### Tarefa proposta 1
De acordo com o texto de apoio, que dispositivo legal enuncia a obrigação do incorporador?

### Texto de apoio
▼
Vícios construtivos e relação de consumo: liability, accountability e responsibility
A responsabilidade civil decorrente do fato jurídico da construção é fracionada em dois grandes setores: a responsabilidade contratual na incorporação e a responsabilidade pelos vícios construtivos. Enquanto a responsabilidade na incorporação — Lei nº 4.591/64, atualizada pela Lei nº 13.786/18 — prioriza a conservação do negócio jurídico de incorporação e a sua função social perante a comunidade de adquirentes, a responsabilidade civil pelo fato jurídico da construção é materializada pela disciplina dos vícios construtivos, normatizada em preceitos difusamente localizados no CC e no CDC. Os vícios construtivos se afeiçoam à rescisão contratual, como forma de desconstituição do negócio jurídico por vícios objetivos na edificação, anteriores à entrega da obra. Vícios construtivos são anomalias que afetam o desempenho da obra, tornando-a inadequada aos seus fins.
O construtor é fornecedor quando edifica unidades imobiliárias, assumindo obrigação de fazer (serviço), seja por empreitada ou administração, bem como obrigação de dar coisa certa (produto) quando vende as ditas unidades para alguém que se coloca como consumidor, destinatário final do imóvel para si e/ou sua família, fechando a cadeia produtiva. É no momento da entrega da obra que principia a parte mais relevante de sua responsabilidade: a responsabilidade pela qualidade e segurança da obra diante de eventual quebra de comutatividade obrigacional decorrente de desconformidade qualitativa do bem à oferta/publicidade, que objetivamente afeta a utilidade do imóvel e o seu valor.
O incorporador não pode se alforriar perante o condômino (no caso de vício na unidade) ou o próprio condomínio (vício nas áreas comuns) sob alegação de que empreitou as obras a um construtor, que seria o responsável pelo defeito, que por sua vez aduziria não ter contratado com aqueles, mas apenas com o incorporador. O artigo 32 da Lei nº 4.591/64 enuncia a obrigação do incorporador que, embora não tenha efetuado a construção, concretizou a venda de frações ideais de terrenos e a entrega do prédio de acordo com o projeto e memorial descritivo. Na qualidade de contratante inadimplente, impulsionador e principal garantidor do empreendimento, responde o incorporador pela vulneração da garantia de solidez e segurança perante adquirentes de unidades e o condomínio, em solidariedade passiva com o construtor que lhe substitui na execução da obra (artigo 942, CC), uma espécie de terceiro cúmplice na execução do contrato.
▲
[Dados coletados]
▼
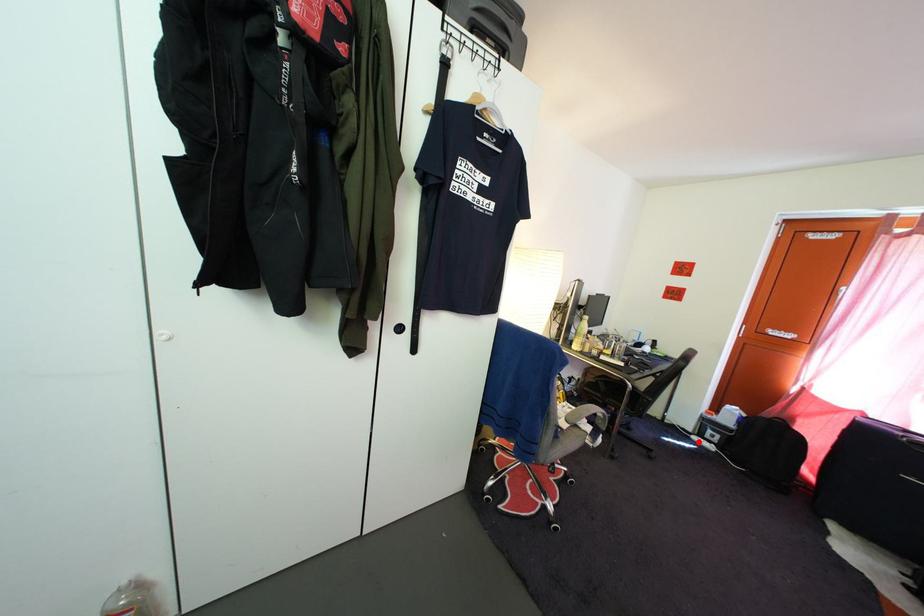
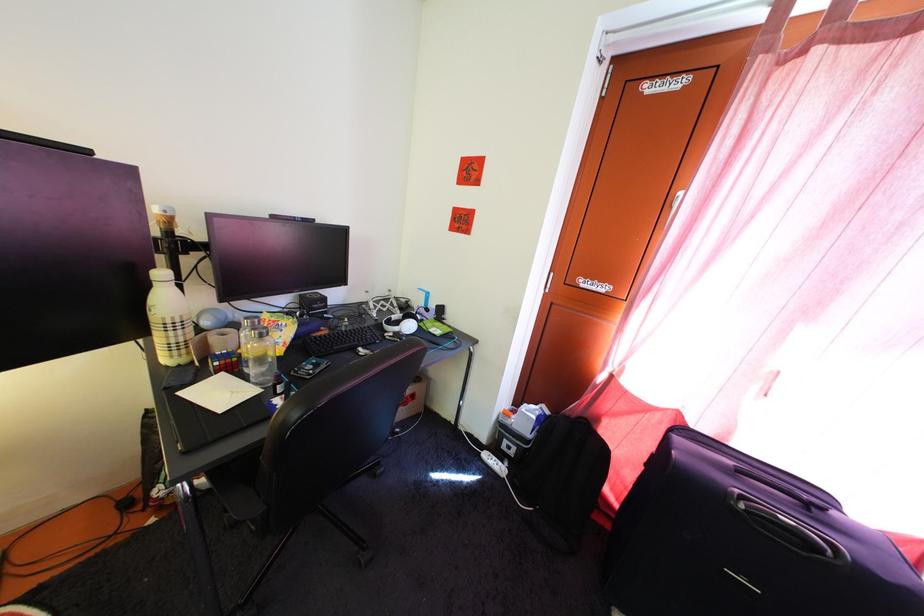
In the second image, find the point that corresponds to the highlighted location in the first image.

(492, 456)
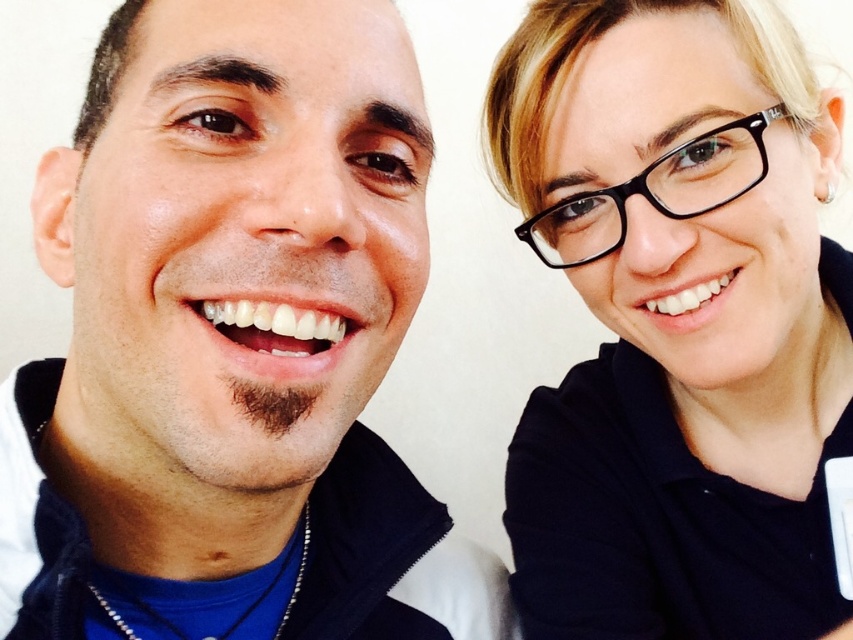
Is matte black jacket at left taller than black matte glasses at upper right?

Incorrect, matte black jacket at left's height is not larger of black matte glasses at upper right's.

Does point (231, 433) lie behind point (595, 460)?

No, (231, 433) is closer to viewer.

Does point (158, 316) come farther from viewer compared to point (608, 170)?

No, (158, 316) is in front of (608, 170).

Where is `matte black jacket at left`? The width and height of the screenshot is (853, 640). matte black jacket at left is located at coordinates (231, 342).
▲
### Tarefa proposta 2
Extraia todas as linhas das entradas em Dados coletados, reproduzindo-as sem nenhuma alteração. Omita as imagens.

### Resposta 1
O artigo 32 da Lei nº 4.591/64.

### Resposta 2
In the second image, find the point that corresponds to the highlighted location in the first image.

(492, 456)
Is matte black jacket at left taller than black matte glasses at upper right?

Incorrect, matte black jacket at left's height is not larger of black matte glasses at upper right's.

Does point (231, 433) lie behind point (595, 460)?

No, (231, 433) is closer to viewer.

Does point (158, 316) come farther from viewer compared to point (608, 170)?

No, (158, 316) is in front of (608, 170).

Where is `matte black jacket at left`? The width and height of the screenshot is (853, 640). matte black jacket at left is located at coordinates (231, 342).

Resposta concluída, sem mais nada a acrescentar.